BEGIN Provided information

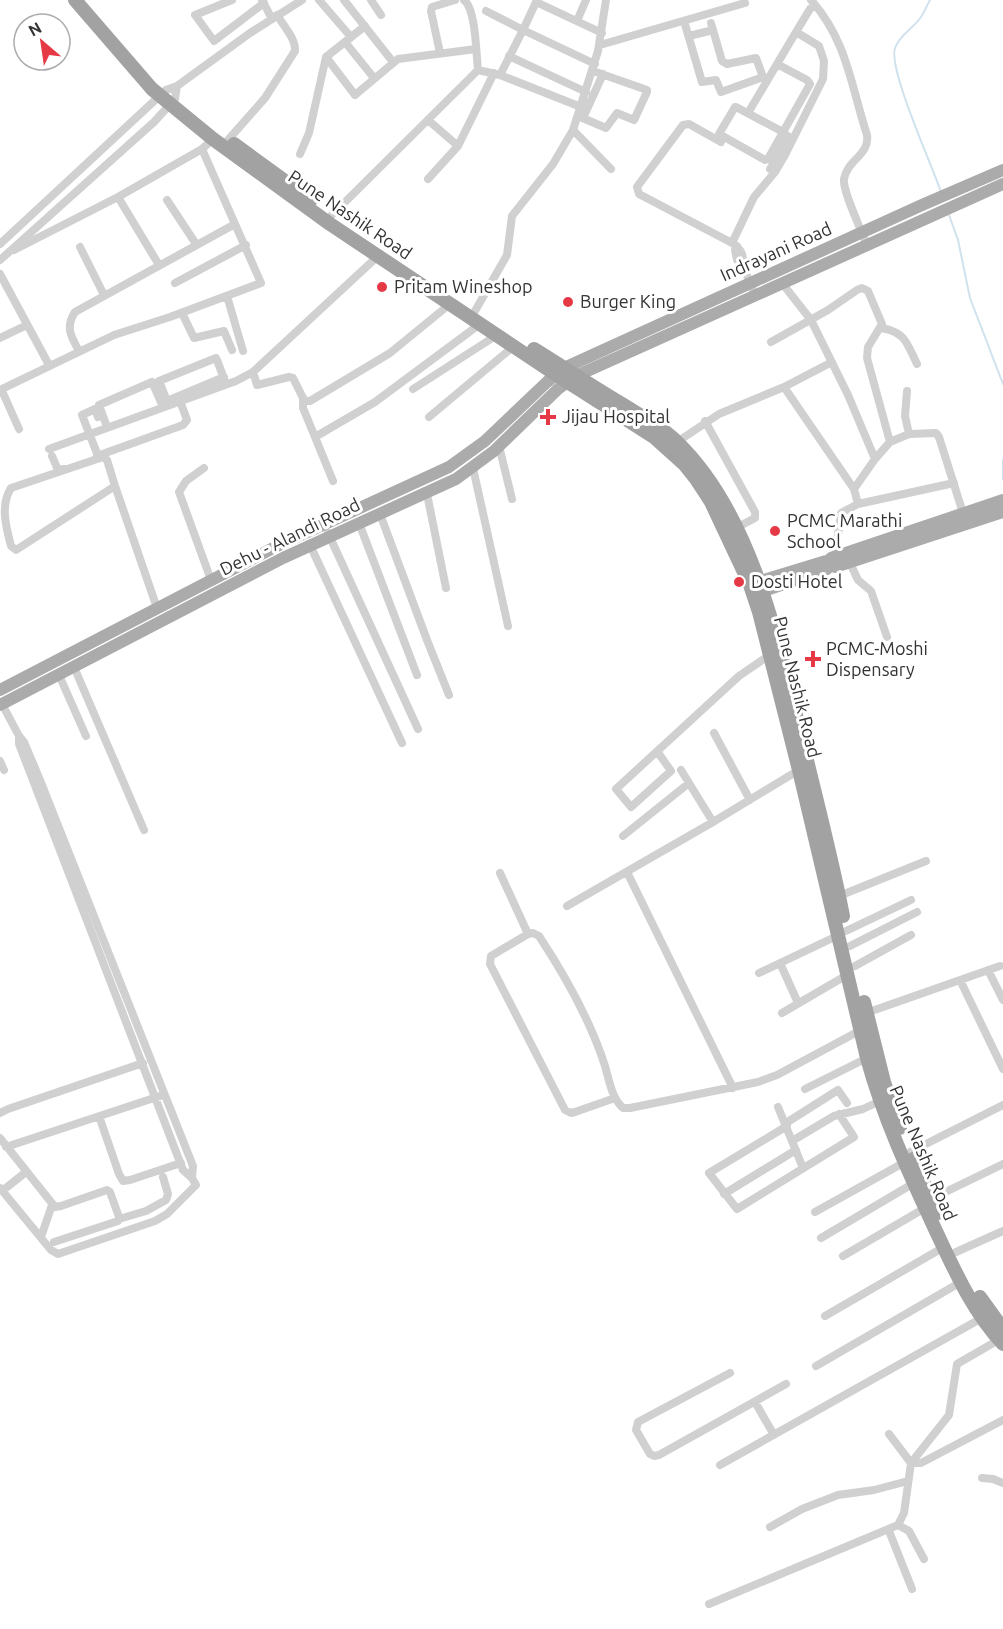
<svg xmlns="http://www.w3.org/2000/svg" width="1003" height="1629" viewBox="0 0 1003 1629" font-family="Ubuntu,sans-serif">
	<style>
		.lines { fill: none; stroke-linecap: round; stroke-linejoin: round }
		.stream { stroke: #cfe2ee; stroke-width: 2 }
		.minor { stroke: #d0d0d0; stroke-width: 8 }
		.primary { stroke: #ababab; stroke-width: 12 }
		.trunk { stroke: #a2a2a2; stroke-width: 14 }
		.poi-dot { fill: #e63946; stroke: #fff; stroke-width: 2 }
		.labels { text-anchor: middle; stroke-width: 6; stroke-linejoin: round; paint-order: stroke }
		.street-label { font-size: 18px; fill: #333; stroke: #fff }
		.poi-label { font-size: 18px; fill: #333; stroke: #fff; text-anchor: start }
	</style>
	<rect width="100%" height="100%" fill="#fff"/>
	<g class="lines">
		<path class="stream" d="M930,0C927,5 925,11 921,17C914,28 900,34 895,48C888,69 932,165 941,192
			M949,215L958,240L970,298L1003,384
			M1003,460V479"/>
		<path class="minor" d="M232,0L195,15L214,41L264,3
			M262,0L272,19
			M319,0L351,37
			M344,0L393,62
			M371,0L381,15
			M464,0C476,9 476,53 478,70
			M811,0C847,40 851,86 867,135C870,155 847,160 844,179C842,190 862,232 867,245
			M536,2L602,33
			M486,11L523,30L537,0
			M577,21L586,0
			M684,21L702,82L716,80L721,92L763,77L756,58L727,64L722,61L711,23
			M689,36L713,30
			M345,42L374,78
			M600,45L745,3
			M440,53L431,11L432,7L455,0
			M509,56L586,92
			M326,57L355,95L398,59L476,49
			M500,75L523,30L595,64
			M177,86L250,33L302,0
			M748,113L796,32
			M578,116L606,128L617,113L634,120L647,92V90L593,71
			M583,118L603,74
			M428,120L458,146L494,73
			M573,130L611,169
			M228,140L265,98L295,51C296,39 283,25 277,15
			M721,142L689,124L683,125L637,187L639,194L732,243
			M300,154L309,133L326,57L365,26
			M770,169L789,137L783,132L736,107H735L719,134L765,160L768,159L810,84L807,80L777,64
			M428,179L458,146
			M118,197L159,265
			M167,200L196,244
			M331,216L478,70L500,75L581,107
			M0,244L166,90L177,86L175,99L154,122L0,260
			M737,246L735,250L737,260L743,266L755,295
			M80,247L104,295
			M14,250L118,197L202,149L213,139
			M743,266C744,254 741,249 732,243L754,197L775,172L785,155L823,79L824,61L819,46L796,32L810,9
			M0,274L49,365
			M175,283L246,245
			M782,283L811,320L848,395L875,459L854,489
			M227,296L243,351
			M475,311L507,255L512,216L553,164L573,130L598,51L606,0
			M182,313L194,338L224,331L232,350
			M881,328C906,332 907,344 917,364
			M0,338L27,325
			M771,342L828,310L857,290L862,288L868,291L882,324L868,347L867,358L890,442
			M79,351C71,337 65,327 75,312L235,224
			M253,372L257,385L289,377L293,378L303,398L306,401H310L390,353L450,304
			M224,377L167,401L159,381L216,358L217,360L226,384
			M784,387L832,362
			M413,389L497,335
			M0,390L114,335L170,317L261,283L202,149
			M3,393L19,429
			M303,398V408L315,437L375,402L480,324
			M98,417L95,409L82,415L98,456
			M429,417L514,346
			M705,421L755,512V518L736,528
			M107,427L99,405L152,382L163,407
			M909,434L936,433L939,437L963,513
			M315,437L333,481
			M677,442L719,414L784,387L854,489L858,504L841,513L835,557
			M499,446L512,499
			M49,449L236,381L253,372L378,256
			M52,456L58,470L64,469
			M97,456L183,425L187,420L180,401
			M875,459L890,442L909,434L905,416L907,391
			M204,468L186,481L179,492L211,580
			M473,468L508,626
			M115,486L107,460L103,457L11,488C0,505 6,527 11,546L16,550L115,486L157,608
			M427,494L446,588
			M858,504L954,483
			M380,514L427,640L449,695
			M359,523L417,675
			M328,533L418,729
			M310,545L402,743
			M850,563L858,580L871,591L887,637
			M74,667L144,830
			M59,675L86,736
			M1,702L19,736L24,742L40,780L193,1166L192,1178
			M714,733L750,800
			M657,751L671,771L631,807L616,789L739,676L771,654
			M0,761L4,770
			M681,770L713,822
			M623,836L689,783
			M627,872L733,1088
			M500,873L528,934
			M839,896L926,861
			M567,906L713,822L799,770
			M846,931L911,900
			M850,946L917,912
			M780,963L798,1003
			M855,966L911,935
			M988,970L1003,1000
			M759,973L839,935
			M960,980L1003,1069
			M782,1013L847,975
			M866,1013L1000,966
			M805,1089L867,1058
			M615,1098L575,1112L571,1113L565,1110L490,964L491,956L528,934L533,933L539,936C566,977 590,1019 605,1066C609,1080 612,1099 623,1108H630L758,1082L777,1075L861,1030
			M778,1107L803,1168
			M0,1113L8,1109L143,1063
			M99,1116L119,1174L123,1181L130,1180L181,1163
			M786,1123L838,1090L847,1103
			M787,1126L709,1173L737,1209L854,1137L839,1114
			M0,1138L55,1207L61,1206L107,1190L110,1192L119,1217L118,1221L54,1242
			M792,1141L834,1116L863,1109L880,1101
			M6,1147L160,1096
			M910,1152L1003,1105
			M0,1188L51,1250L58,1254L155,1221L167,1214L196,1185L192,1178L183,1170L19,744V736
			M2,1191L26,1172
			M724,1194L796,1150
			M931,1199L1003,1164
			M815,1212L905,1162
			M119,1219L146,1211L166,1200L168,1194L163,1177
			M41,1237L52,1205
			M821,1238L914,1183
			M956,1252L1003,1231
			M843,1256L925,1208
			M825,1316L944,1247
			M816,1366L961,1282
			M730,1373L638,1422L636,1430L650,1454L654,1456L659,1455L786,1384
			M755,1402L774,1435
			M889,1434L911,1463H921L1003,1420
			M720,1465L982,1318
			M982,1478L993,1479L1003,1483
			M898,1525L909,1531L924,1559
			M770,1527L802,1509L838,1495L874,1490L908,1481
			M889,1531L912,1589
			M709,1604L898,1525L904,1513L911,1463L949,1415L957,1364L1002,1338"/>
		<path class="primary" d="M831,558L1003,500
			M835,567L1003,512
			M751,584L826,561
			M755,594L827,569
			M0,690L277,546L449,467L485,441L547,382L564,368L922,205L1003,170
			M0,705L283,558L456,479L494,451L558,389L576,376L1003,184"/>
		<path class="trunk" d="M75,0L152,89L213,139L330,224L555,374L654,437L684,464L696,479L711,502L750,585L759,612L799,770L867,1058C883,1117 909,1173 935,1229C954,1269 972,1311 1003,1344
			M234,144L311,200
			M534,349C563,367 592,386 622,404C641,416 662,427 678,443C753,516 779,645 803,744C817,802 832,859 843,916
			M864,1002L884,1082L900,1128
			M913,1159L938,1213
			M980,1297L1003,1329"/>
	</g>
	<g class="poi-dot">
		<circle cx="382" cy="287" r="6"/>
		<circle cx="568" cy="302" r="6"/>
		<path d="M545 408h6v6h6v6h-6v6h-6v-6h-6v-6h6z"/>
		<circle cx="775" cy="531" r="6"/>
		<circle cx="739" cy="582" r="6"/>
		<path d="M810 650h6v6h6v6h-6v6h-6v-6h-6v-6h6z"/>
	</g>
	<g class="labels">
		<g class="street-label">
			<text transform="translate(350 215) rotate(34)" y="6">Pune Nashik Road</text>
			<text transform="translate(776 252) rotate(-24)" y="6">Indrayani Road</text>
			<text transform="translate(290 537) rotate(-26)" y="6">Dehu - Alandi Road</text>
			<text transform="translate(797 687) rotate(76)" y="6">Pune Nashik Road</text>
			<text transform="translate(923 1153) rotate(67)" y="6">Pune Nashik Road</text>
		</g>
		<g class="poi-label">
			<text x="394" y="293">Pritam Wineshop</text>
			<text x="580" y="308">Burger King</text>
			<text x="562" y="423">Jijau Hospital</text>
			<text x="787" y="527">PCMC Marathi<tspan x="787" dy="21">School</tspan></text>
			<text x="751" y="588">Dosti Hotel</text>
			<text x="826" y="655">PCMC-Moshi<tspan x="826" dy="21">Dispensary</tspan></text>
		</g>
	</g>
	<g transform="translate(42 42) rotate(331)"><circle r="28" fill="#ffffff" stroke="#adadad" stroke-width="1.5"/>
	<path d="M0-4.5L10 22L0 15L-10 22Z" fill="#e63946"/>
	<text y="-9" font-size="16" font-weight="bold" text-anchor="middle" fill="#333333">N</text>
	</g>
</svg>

END Provided information

The problem – Your response should be each line that includes the word "middle", copied from the records.

Result of the task –
		.labels { text-anchor: middle; stroke-width: 6; stroke-linejoin: round; paint-order: stroke }
	<text y="-9" font-size="16" font-weight="bold" text-anchor="middle" fill="#333333">N</text>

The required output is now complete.